Reproduce the rows below, changing "produto" to "serviço" and leaving every other part unchanged.

┄┄┄┄┄┄

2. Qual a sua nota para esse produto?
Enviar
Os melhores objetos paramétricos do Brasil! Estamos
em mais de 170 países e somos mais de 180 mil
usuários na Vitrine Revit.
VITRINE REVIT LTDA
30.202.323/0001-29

┄┄┄┄┄┄

* REPLY:
2. Qual a sua nota para esse serviço?
Enviar
Os melhores objetos paramétricos do Brasil! Estamos
em mais de 170 países e somos mais de 180 mil
usuários na Vitrine Revit.
VITRINE REVIT LTDA
30.202.323/0001-29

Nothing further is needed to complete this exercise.